Cortana, Siri, Google Now, Assistant and Home, Amazon Echo and the Alexa platform - one of the next major tech battlefields is already busy trekking rapidly through the obligatory proprietary development stage. But now that our computers, phones and homes are smarter, at least in theory, that is, cars seem like the next prime candidate for some AI love.

It is a fair observation to say that most major car manufacturers are knee-deep in the self-driving and autonomous aspects of future car ownership. But CES 2017 made it clear that traditional players in the AI realm, like Microsoft and Amazon also have some big plans involving our 4-wheeled companions.


Kicking things off with "Mister Softee", the Redmond giant took to the Las Vegas venue to unveil a spin-off of its popular Azure cloud platform, geared towards car manufacturers. The system in question is titles the Microsoft Connected Vehicle Platform and it is not exactly an end-user product. Rather, what Microsoft is trying to do is adapt its powerful cloud infrastructure and provide an environment and set of tools, which car manufacturers and third parties can then utilize to bring smarts to a given car experience. As EVP for Business Development Peggy Johnson put it:

This is not an in-car operating system or a finished product … It's a living, agile platform that starts with the cloud as the foundation.


You can probably imagine that these smarts will come with a distinct Microsoft flavor.The Connected Vehicle Platform will be infused with things like Cortana, Office 365 and Skype for Business. The Renault-Nissan group will likely be the first to bring this tech to drivers, as further evident by their involvement during the on-stage demonstrations. According to Microsoft, Toyota, Volvo and BMW have expressed interest in the technology as well.



Moving from the realm of future possibility to the much more tangible Amazon Alexa platform. It was one of the first to really shine in the smart assistant/connected tech/automation niche and still ranks among the best. At CES 2017, Volkswagen announced its plans to bring Alexa's vocal powers to future car models.

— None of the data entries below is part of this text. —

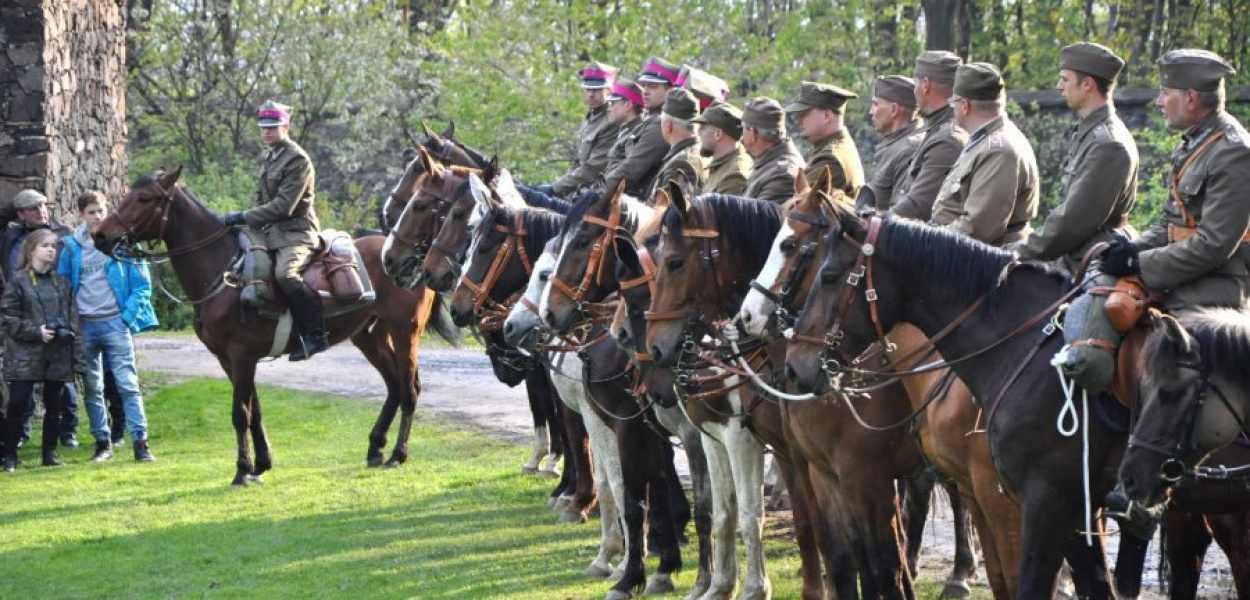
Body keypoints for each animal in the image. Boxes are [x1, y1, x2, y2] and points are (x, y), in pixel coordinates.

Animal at [95, 166, 455, 485]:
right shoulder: (229, 359)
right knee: (394, 385)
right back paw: (376, 447)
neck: (225, 273)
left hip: (405, 332)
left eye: (145, 198)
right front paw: (261, 464)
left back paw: (397, 454)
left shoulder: (241, 356)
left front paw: (242, 471)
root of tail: (412, 257)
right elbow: (255, 411)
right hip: (369, 336)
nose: (100, 234)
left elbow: (240, 413)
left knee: (409, 389)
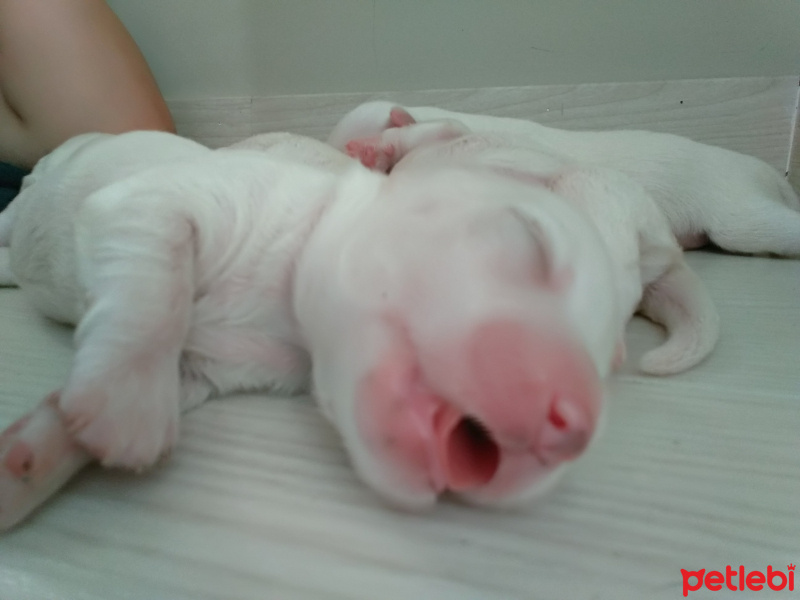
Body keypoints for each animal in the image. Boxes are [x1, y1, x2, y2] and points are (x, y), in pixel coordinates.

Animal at [0, 130, 652, 524]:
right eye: (530, 241)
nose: (574, 426)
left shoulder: (208, 368)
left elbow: (70, 416)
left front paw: (27, 459)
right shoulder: (165, 200)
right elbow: (155, 295)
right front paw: (128, 402)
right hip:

The idea really seems much more feasible in the short term - integrate the internet-fueled assistant in a connected car and then have it answer questions, play and control music, relay notifications - basically what Alexa is already very good at thanks to strong third-party support. To complement the car part of the experience, the system will likely be able to read, monitor and possibly report remotely important data, like locations, speed, fluid levels and diagnostic reports. Perhaps even book in-shop appointments and order spare parts for itself. Ford is, allegedly, next in line for a similar Amazon partnership.


All things considered, you might want to hold off on offers like Apple's Car Play or Android Auto, as compromises for a smart car experiences and possibly wait things out as the industry tackles the problem head on.